The decision comes on the heels of a vote by the U.S. Securities Exchange Commission, operating under an acting chair appointed by the Donald Trump administration, to end its defence in court of its own climate transparency rule.
The Canadian regulators’ decision to halt work on a similar rule came after a shift in “recent months” of the “global economic and geopolitical landscape,” Alberta Securities Commission chair Stan Magidson said in the group’s statement.
The provincial regulators first consulted on climate transparency standards in 2021, but never made the policy mandatory for companies wishing to participate in stock markets.
Instead, they decided to wait until a voluntary Canadian version was developed, which took until December 2024. By then, Trump had been elected president for a second time, and regulators said they would be “carefully considering developments in the United States.”

Decision comes less than a week before Canada’s federal election
The decision came six days before Canada’s federal election on April 28.
The frontrunner in the polls, Liberal Leader Mark Carney, is known for his prior work as head of the central banks of Canada and England. He helped set up an organization that led to voluntary global climate financial disclosure rules.
In 2023, before he became Liberal leader, Carney gave a speech at a summit in Montreal where he accused both corporations and governments of failing to recognize the importance of transparency around climate risks.
The Liberals’ election platform commits to establishing “broad coverage of climate risk disclosure for companies across Canada,” and says a Liberal government would “prioritize working with provincial, territorial and international partners” on climate financial transparency.
The platform does not specify if this would target publicly traded companies or private ones. Businesses can choose to incorporate federally or provincially in Canada; the government is already planning rules to require climate transparency for federally incorporated large private companies. The Liberal Party did not respond to a request for comment.
Carney’s main opponent, Conservative Leader Pierre Poilievre, has not explicitly committed to mandating climate-related disclosures for corporations, but his party’s election platform does propose financial disclosure requirements for politicians.
Liberal, Conservative and other MPs have collectively disclosed tens of thousands of dollars in oil and gas investments under current rules. The Conservatives did not respond to a request for comment.
The NDP says it will “stop big banks and industries from greenwashing their fossil fuel investments” while the Green Party says it would “mandate Canadian banks and pension funds to phase out fossil fuel investments.” Neither party responded to requests for comment.

Regulators leave the door open to climate rules in ‘future years’
On Wednesday, the regulators left the door open restarting climate and diversity efforts “in future years.”
They also noted Canadian companies now have the option of using the voluntary made-in-Canada standards — and argued public companies already have to reveal some climate-related material risks as part of regular financial reporting.
Julien Beaulieu, a law lecturer at the Université de Sherbrooke and researcher at the Quebec Environmental Law Centre, said without a mandatory rule, information about the markets will be less useful because there will only be a patchwork of companies that volunteer climate disclosures.
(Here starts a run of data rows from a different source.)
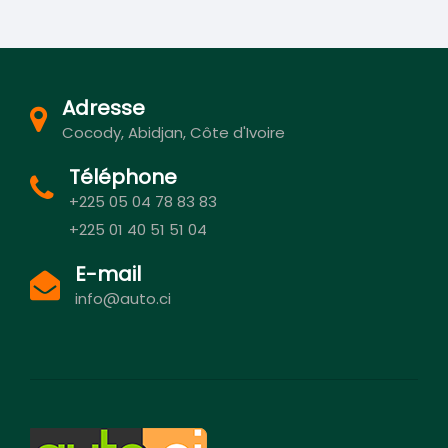
Adresse
Cocody, Abidjan, Côte d'Ivoire
Téléphone
+225 05 04 78 83 83
+225 01 40 51 51 04
E-mail
info@auto.ci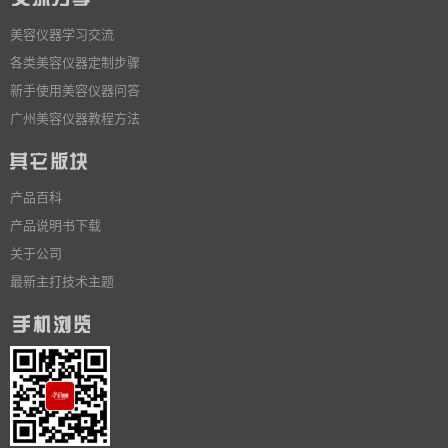
美容仪器学习交流
各类美容仪器定制步骤
新手使用美容仪器问答
广州美容仪器教程方法
产品百科
产品说明书下载
关于公司
最新主打技术主题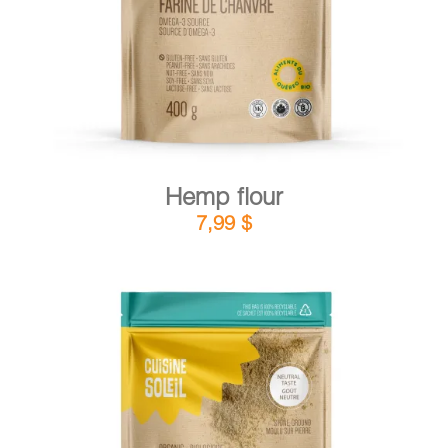
Hemp flour
7,99
$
Research suggests the majority of Canadian firms are not measuring their climate risks in dollar figures. In 2020, eight pension plan investment managers, representing $1.6 trillion in assets under management, called on companies to place “sustainability at the centre of their planning, operations and reporting” and use climate disclosure standards. Europe introduced climate transparency rules in 2023 that some analysts consider to be more ambitious than the Canadian version.
“This is sad news,” Beaulieu said of the regulators’ decision to pause its climate work.
“Overall, it’s a waste of so much time and resources. They consulted for so long, and so many people invested time and effort into this process, just to see it abandoned like that.”